Case Study: Inventory / Warehouse / Customer Service System – Sullivan Tire
Established in 1955, Sullivan Tire has expanded from a small freestanding garage in Rockland, Massachusetts to over 50 retail and commercial truck tire locations across Massachusetts, New Hampshire, Maine, and Rhode Island and is currently one of the largest independent tire dealers in the United States. As a result of this sustained growth, the significant increase in volume was creating warehouse storage and customer service problems.
- Improve inventory control capabilities.
Due to the seasonal nature of its business, Sullivan Tire was experiencing serious problems with it’s warehousing operation. In addition to spending excess time searching for tires, employees were often forced to retrace steps during picking routes through the warehouse. Sullivan Tire believed that improved software would correct the problem.
- Integrate software functions.
Sullivan tire used two independent software products to control inventory. One system developed and maintained internally by Sullivan Tire, controlled order processing, invoicing, and accounting. The other, provided by Goodyear Tire and Rubber, was used for receiving and warehousing of tire inventories. Customer service representatives required individual terminals to access each system and, because no data exchange capabilities existed, were forced to manually record transactions. Consolidation of software was the desired goal.
- Develop a customer service system.
Because no formal customer service system existed, and due to all transactions being recorded manually by pen and paper, Sullivan Tire was not satisfied with the service being provided to its customers.

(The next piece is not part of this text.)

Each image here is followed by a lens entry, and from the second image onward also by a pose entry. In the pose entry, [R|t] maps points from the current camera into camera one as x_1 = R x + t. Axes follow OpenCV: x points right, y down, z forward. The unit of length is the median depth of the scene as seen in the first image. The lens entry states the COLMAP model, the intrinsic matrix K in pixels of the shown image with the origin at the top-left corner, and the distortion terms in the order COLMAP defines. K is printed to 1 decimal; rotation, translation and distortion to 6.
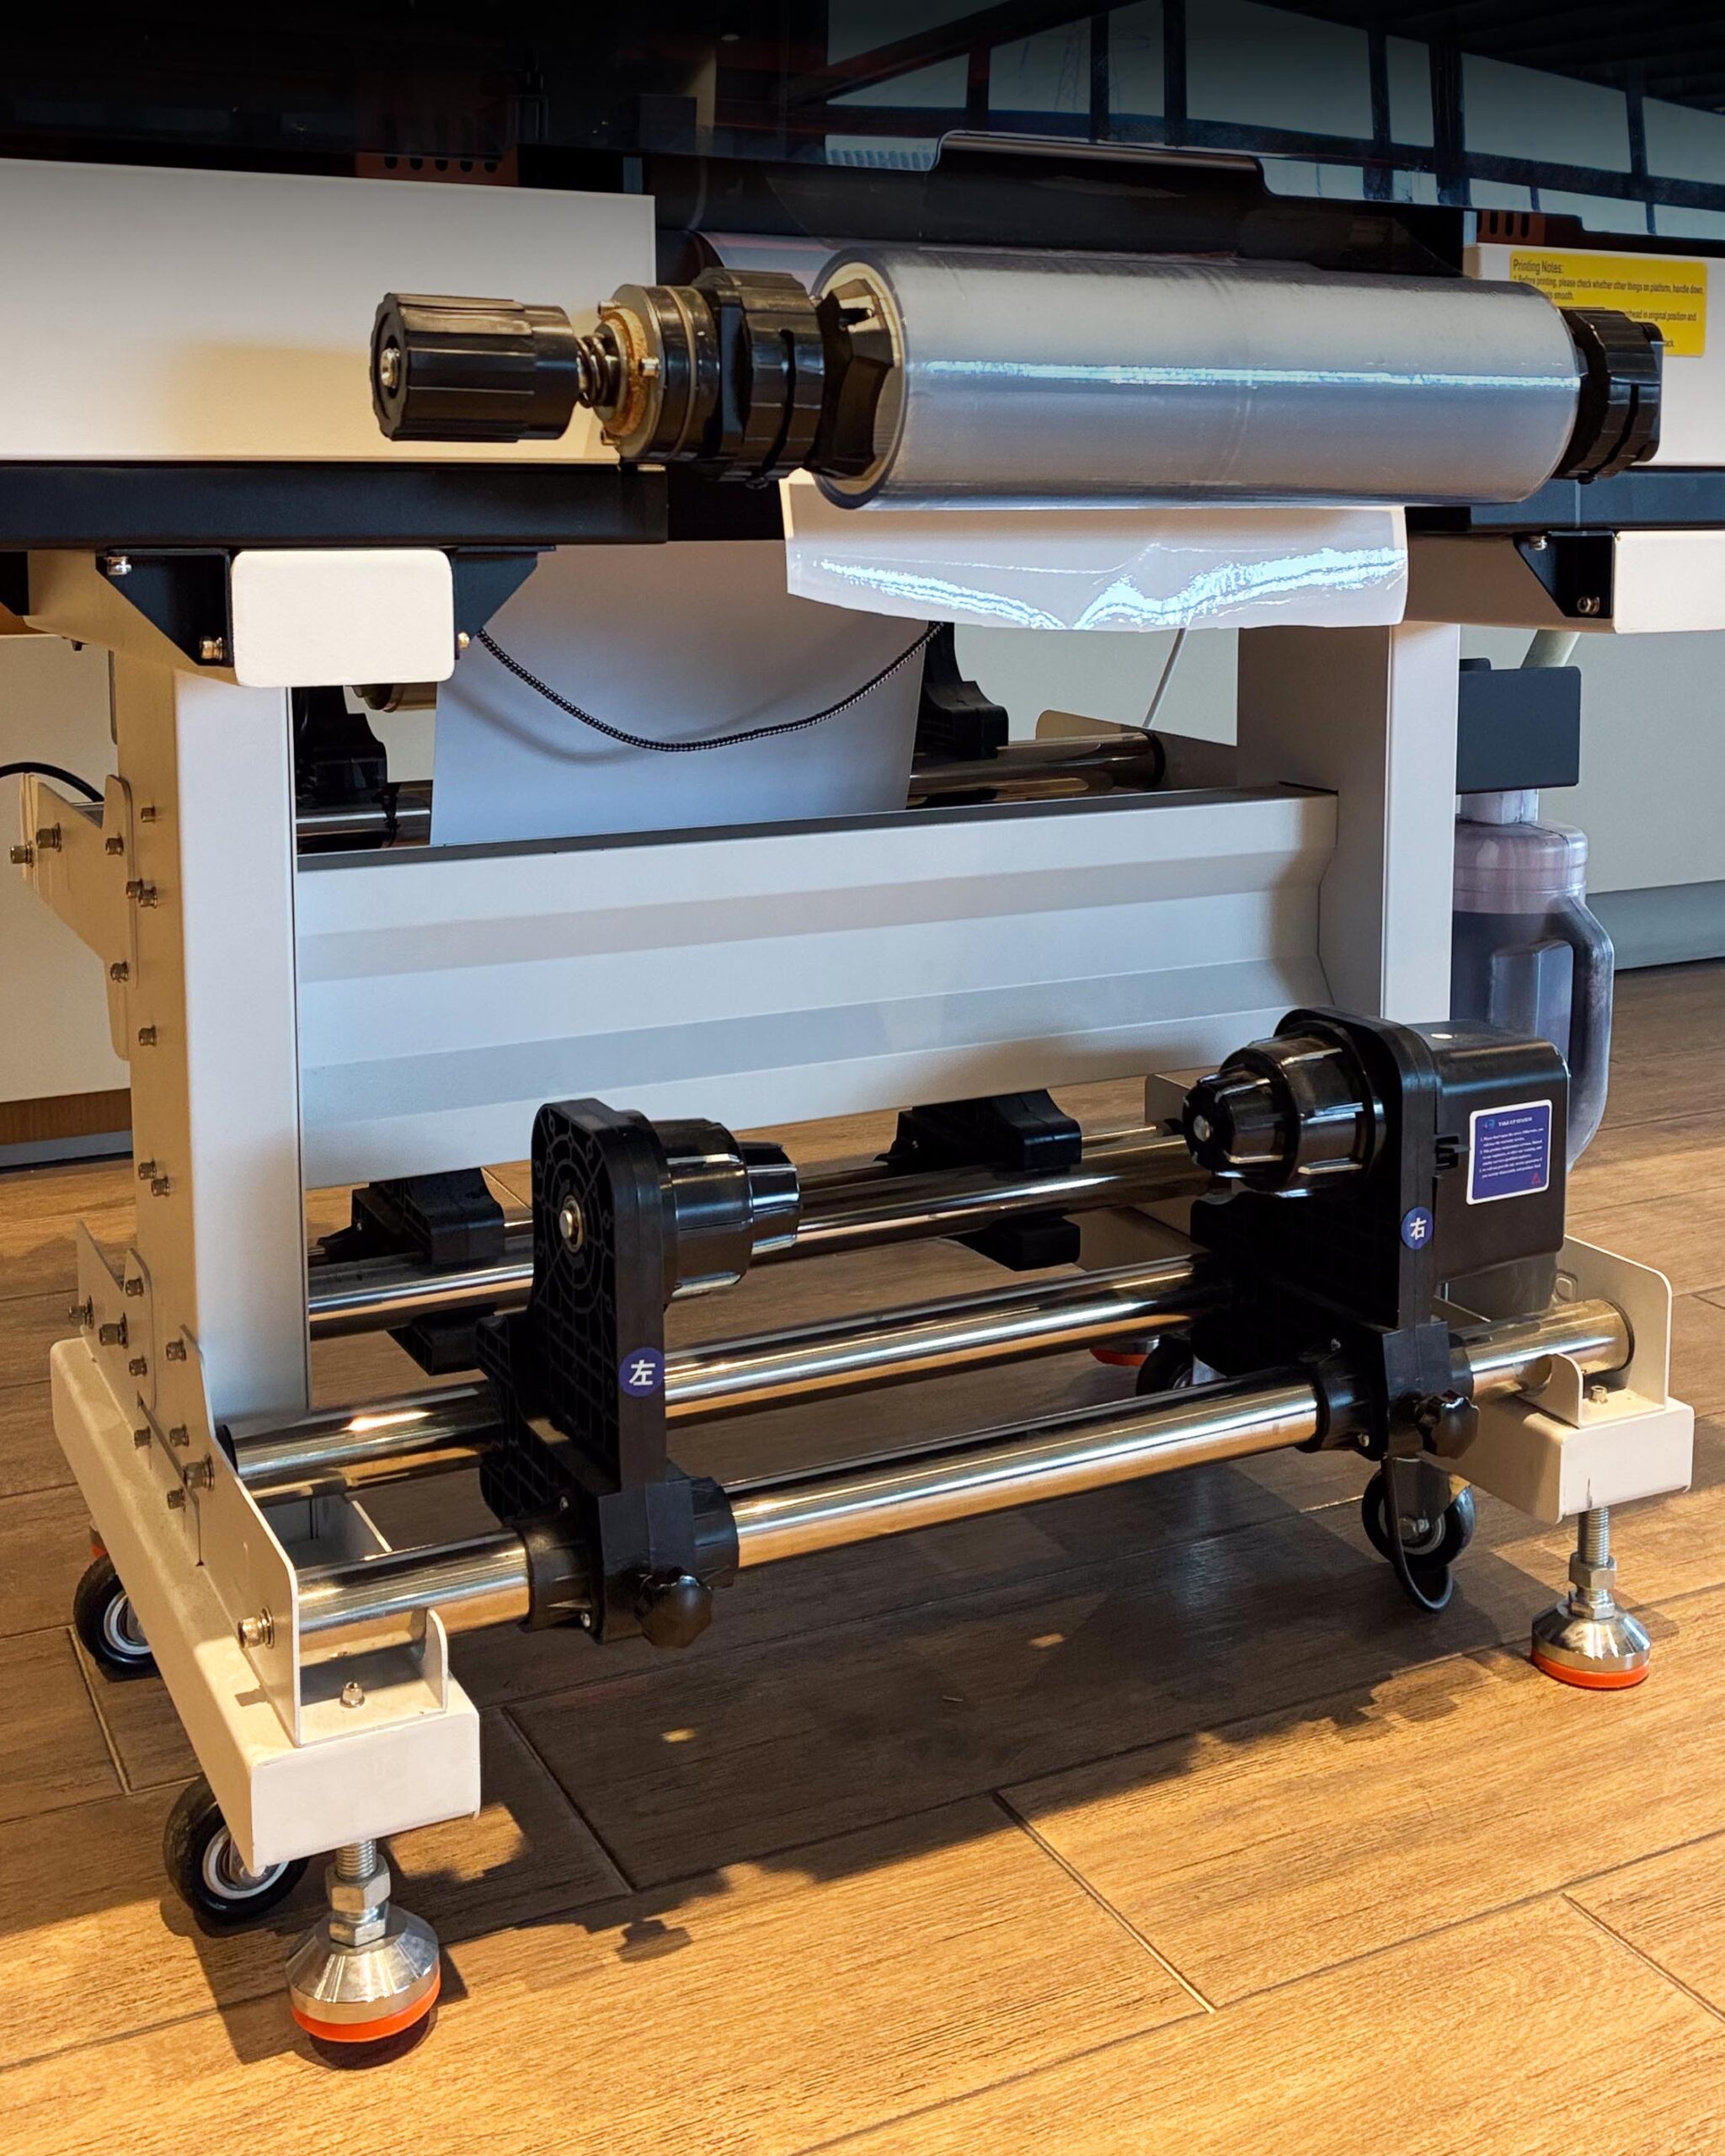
lens RADIAL K [[2441.4, 0, 868.6], [0, 2441.4, 1063.0], [0, 0, 1]] dist [-0.030867, 0.000000]
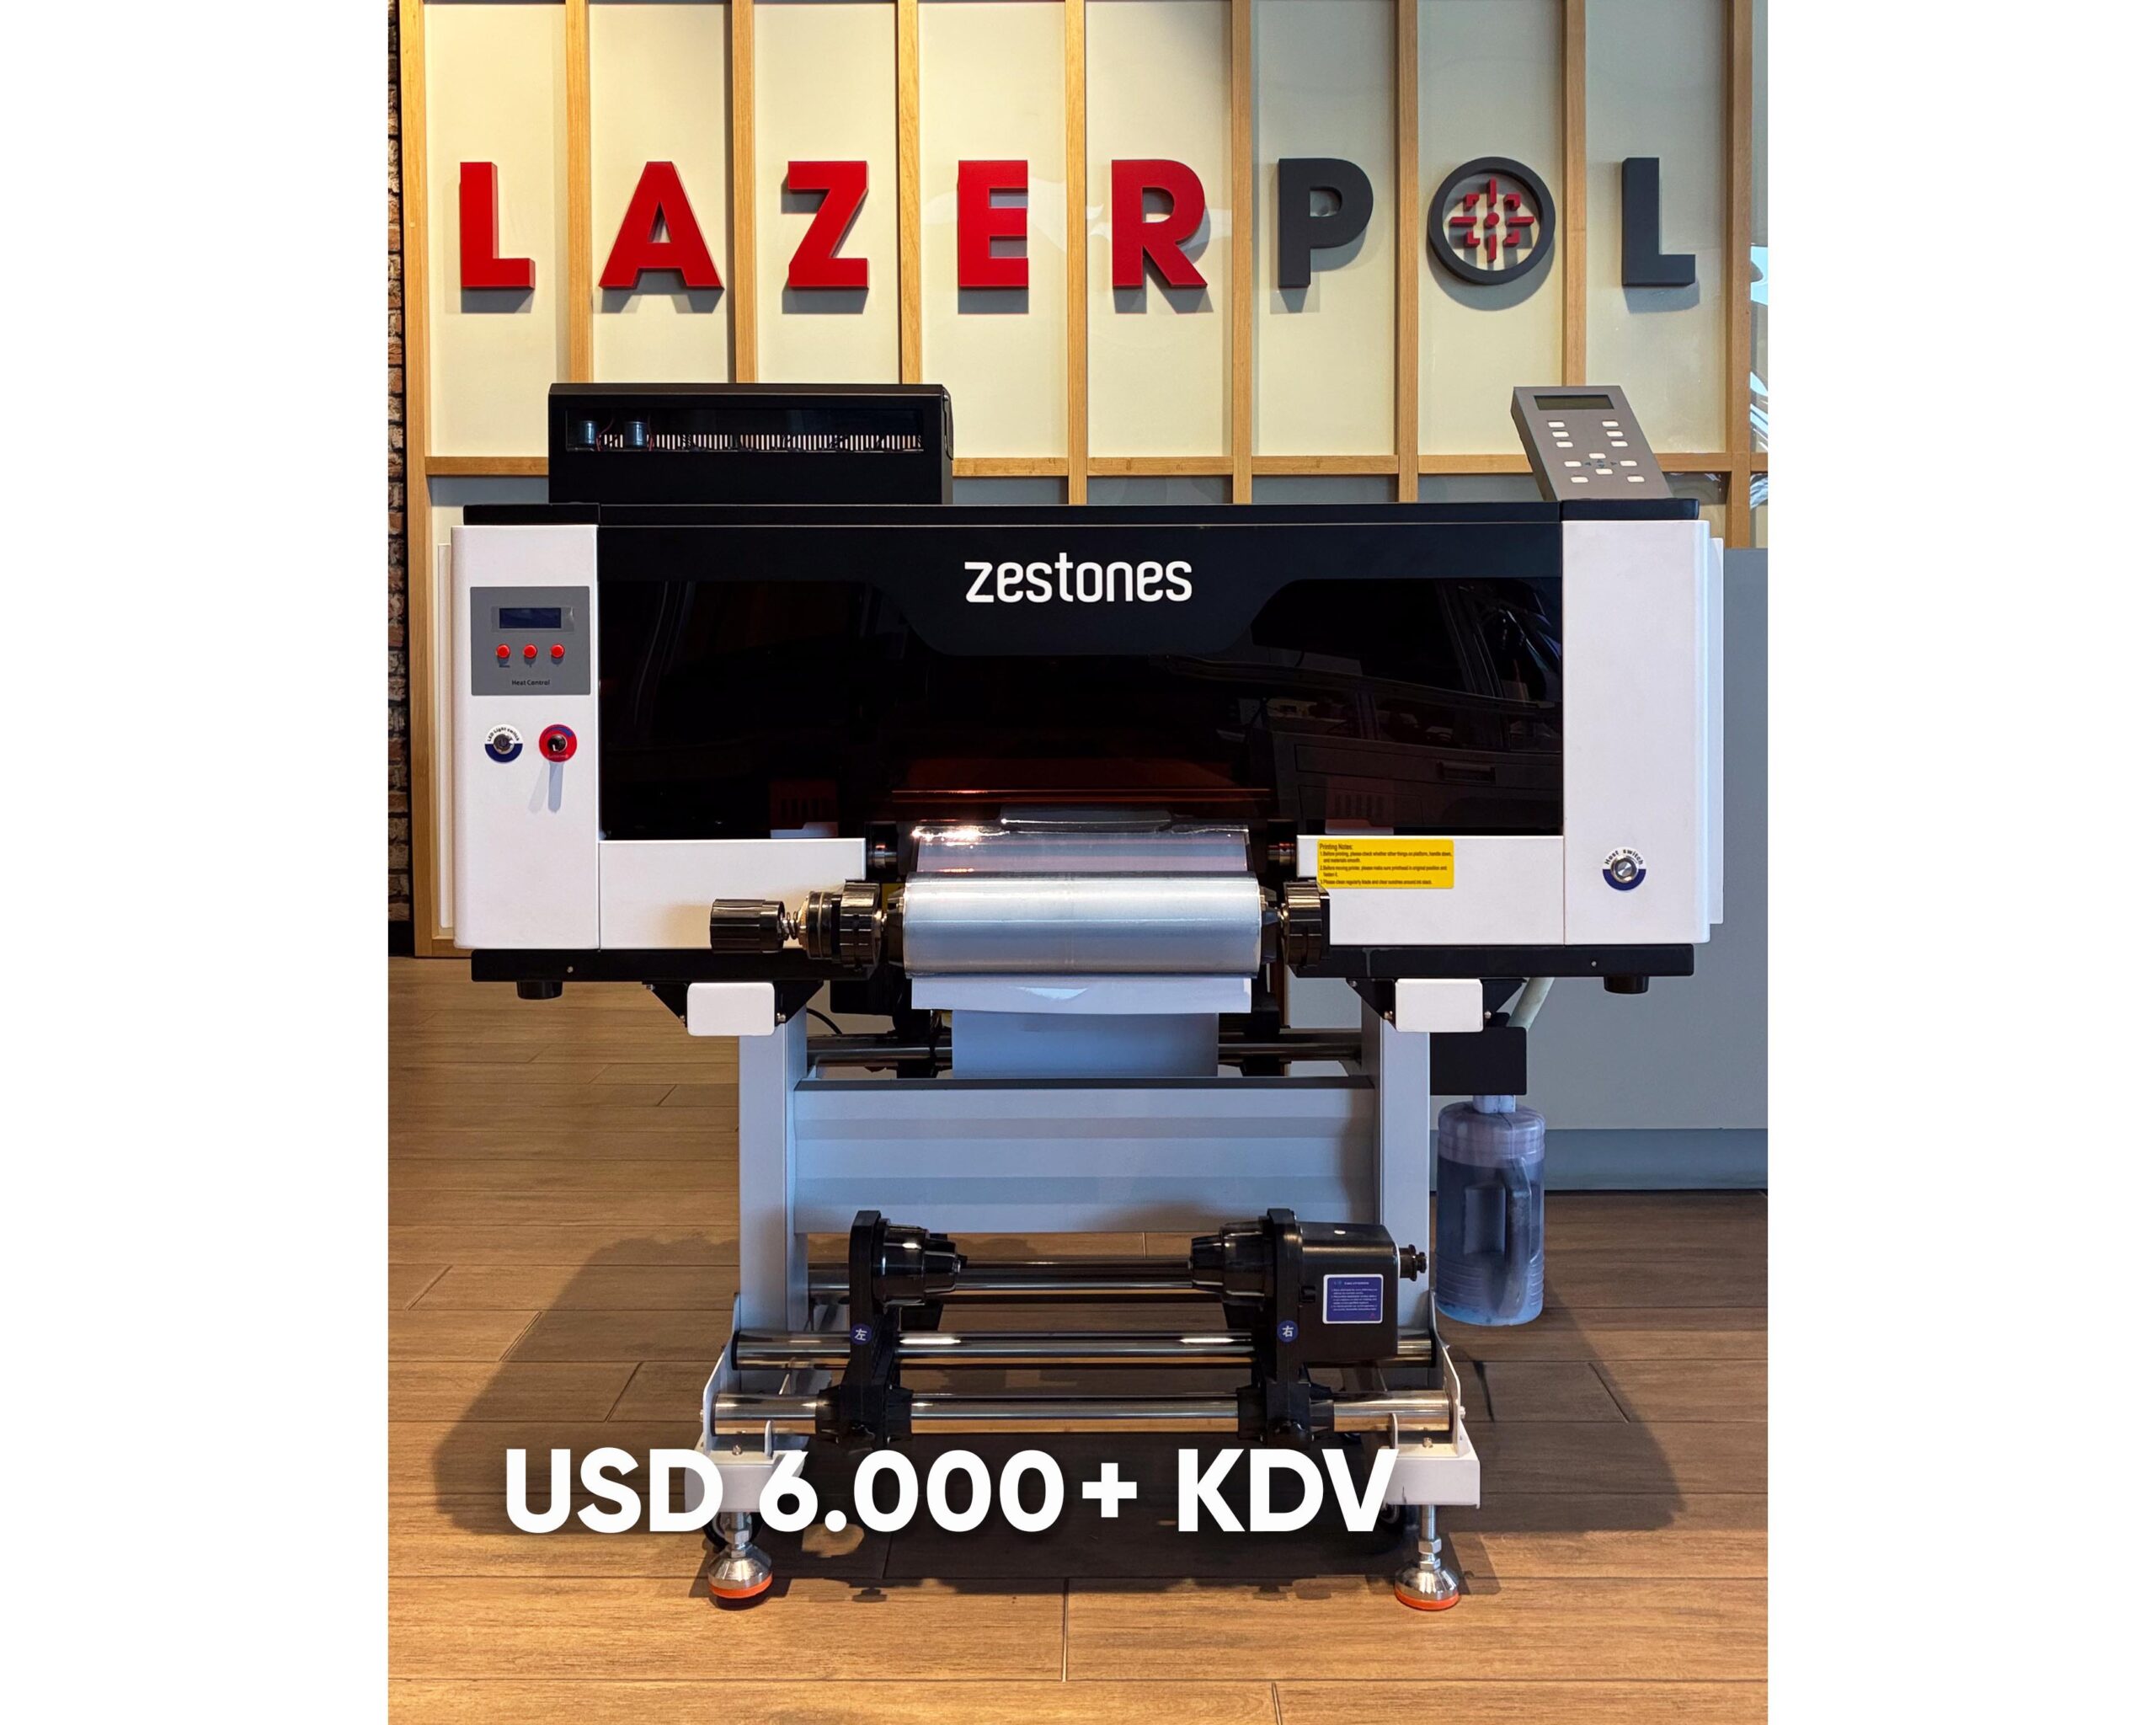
lens RADIAL K [[2441.4, 0, 1062.2], [0, 2441.4, 859.3], [0, 0, 1]] dist [-0.030867, 0.000000]
pose [[0.844299, 0.052459, -0.533298, 1.104813], [-0.095403, 0.994013, -0.053261, -0.186840], [0.527311, 0.095846, 0.844249, -0.770992]]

They wanted to implement a system where customer requests and follow-up inquiries could be handled efficiently by any available representative.
- Automate EDI with Bridgestone, Goodyear, Bandag,and National Accounts.
The existing process was very manual and labor intensive. Sullivan Tire wanted to eliminate the need for manual data entry, improve accuracy, and expedite the payment process.
Following a thorough analysis of the existing computer systems, ISG personnel reviewed and documented the day-to-day operations of Sullivan Tire’s business units. This study allowed ISG to compile a list of required functionality that the existing systems were unable to provide. Based upon this information, ISG recommended the development of comprehensive warehousing and customer service modules to be added to the Sullivan Tire system. The installed software provided the following functions:
- Expanded warehouse control.
ISG developed custom software that allowed tire inventories to be stored in multiple bin locations. Using a location prioritization algorithm, pick sheets were designed to automatically remove temporary inventory first and to minimize employee travel through the warehouse. Additional algorithms provided for freeing up space that contained small quantities of product. Enhanced design features also allowed for adding automotive parts to the inventory system.
- Truck route planning, loading, and tracking.
Based upon the customer’s location, ISG developed software designed to plan delivery truck routes and to insure that truck loading was performed on a first in, last off basis. A driver’s messaging system was also developed to insure efficiencies when customers requested pick up and drop off service.
- New customer service system.
In addition to significant cost savings, the elimination of the tire inventory system allowed for consolidation of all functions in Sullivan Tire software. The resulting customer service system, designed and built by ISG, includes call information recording and tracking capabilities, complete with diary notes, access to order, shipping, A/R, and inventory data, and message relay capabilities to truck route drivers.
- A comprehensive solution.
Additional features include viewing scheduled next day deliveries, integration with CCI/Triad for updated parts and labor, installing an inventory locator system and high availability through redundant systems computing.